- _Dataset content_:

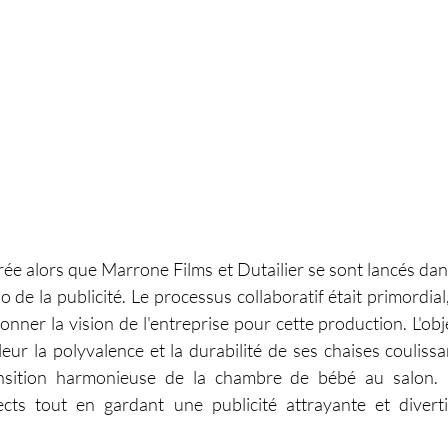
bérée alors que Marrone Films et Dutailier se sont lancés da
 de la publicité. Le processus collaboratif était primordial,
nner la vision de l'entreprise pour cette production. L'obje
leur la polyvalence et la durabilité de ses chaises coulissa
ansition harmonieuse de la chambre de bébé au salon. L
cts tout en gardant une publicité attrayante et diverti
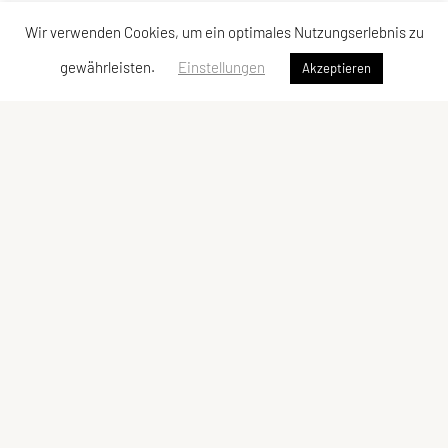
Wir verwenden Cookies, um ein optimales Nutzungserlebnis zu
gewährleisten.
Einstellungen
Akzeptieren
SPORTUNION Perchtoldsdorf
Postfach 13, 2380 Perchtoldsdorf
E-Mail:
office@sportunion-perchtoldsdorf.at
ZVR-Zahl: 228029809
Kontaktadressen
Schnellzugriff
Kontakt
Facebook
Vorstand
YouTube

- _Your objective_: Only lines that contain the string "publicité" count; pick each one out of the records and copy it.

- _Exercise response_:
 de la publicité. Le processus collaboratif était primordial,
cts tout en gardant une publicité attrayante et diverti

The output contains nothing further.